Carr-Pries suggested that, given notification that a fund’s category has shifted significantly, for example, advisors may have to consider whether an annual portfolio review is sufficient. “What’s the right time before an advisor addresses that portfolio and communicates with the client?” he asked.
More information for advisors is a positive, said Daniel Kratochvil, chief compliance officer with Mississauga, Ont.–based Agora Dealer Services Corp.: “You’re now giving more accountability to advisors to engage their clients.”
The challenge lies with compliance, Kratochvil said. The mutual fund dealers he has spoken with use tech to create alerts for changes, but must still interpret the data and filter it.
Nasseri noted that the reforms, including requirements for product comparisons and documentation, can advisors serve clients well amid volatile markets, when clients may complain about losses. “You can be ready and say [to the client], ‘Look, I have acted in your best interest,’” he said.
With the reforms, “what we have noticed overall,” Sullivan said, “is a higher standard on notes and what you’re documenting about your client.” Edward Jones provides auto-populated templates to streamline the process, he added.
And some of the most significant changes may be the ones happening within advisors’ books.

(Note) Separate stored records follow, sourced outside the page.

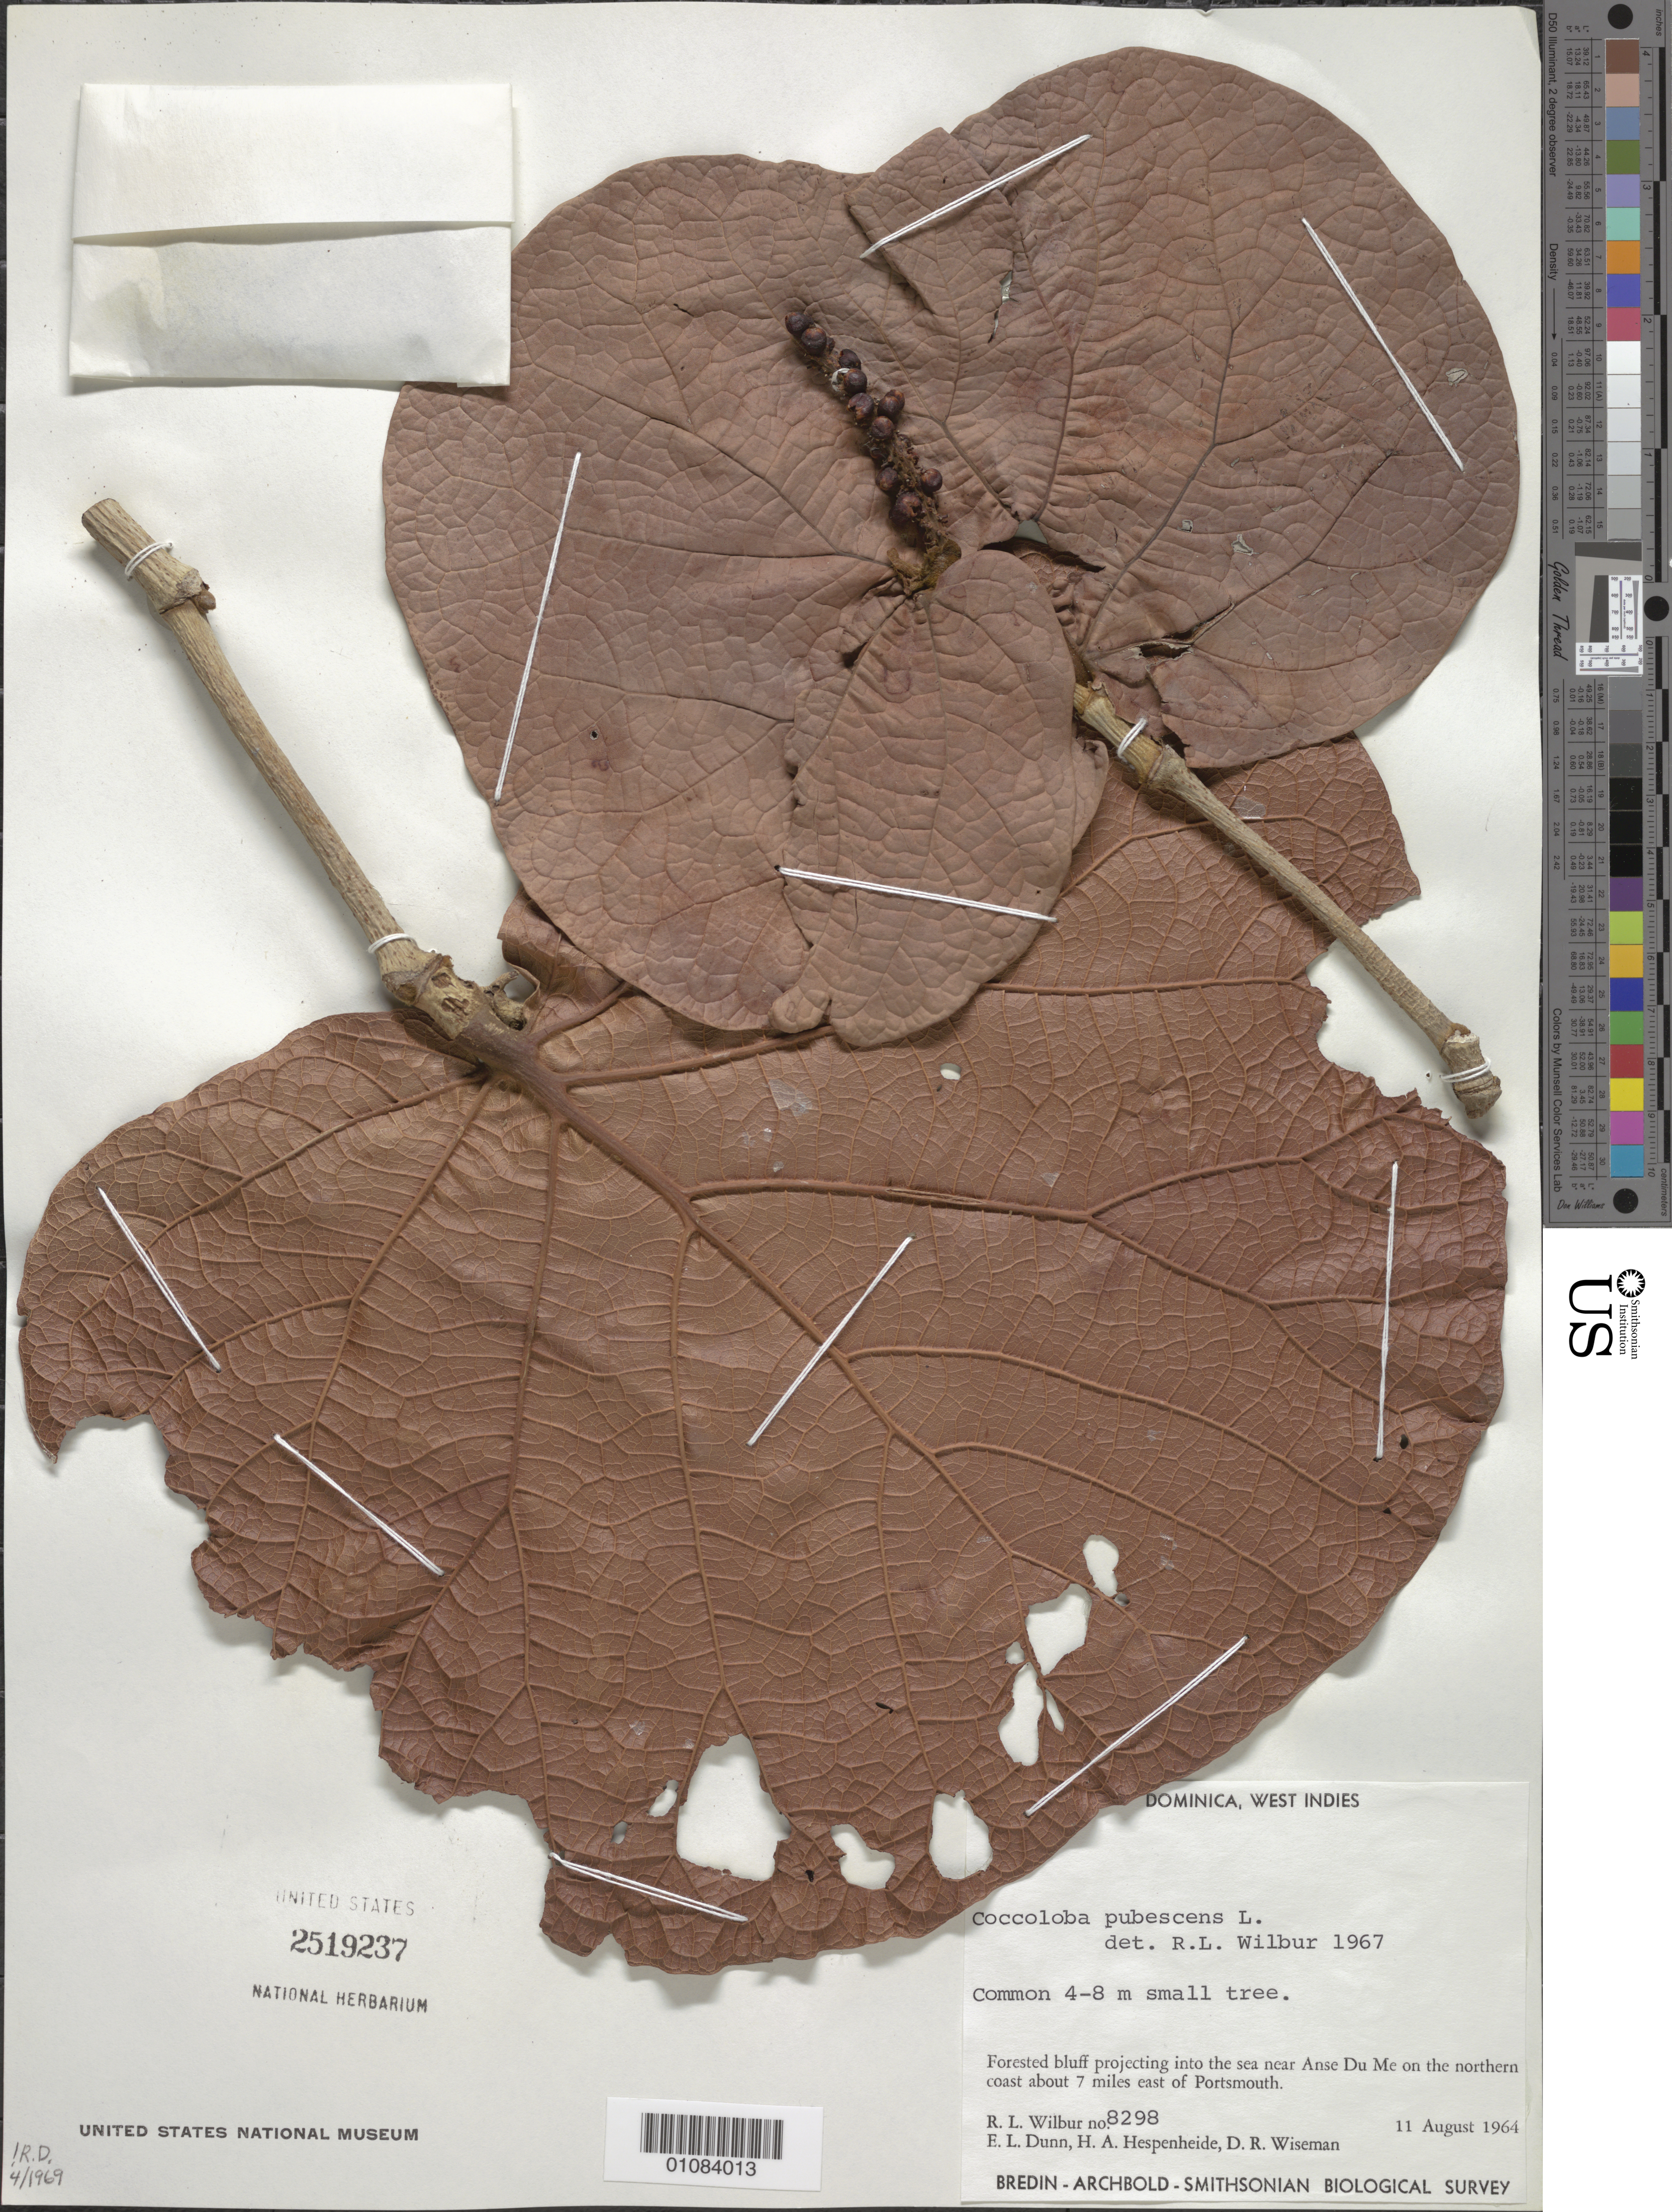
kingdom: Plantae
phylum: Tracheophyta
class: Magnoliopsida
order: Caryophyllales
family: Polygonaceae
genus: Coccoloba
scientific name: Coccoloba pubescens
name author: L.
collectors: R. L. Wilbur, E. Dunn, H. A. Hespenheide & D. R. Wiseman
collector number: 8298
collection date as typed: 11 Aug 1964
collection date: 1964-08-11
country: Dominica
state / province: St. Andrew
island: Dominica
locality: Near Anse Du Me on the northern coast about 7 miles east of Portsmouth.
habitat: Forested bluff projecting into the sea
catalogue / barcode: US 2519237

“We give [advisors] diagnostics on how many holdings they have” and where they rank among their peers in number of holdings, Sullivan said. Veteran financial advisors, in particular, tend to have less capacity and be following too many products. As a result of the diagnostics, those advisors have decreased their holdings by 5% to 10%, he said.
The reduction lets advisors spend more time on what’s important to clients: discussing life changes and how clients’ plans can adjust to meet their goals, Sullivan said.
With advisors expressing some strain this year with CFR obligations, finding ways to reduce the noise will continue to be important.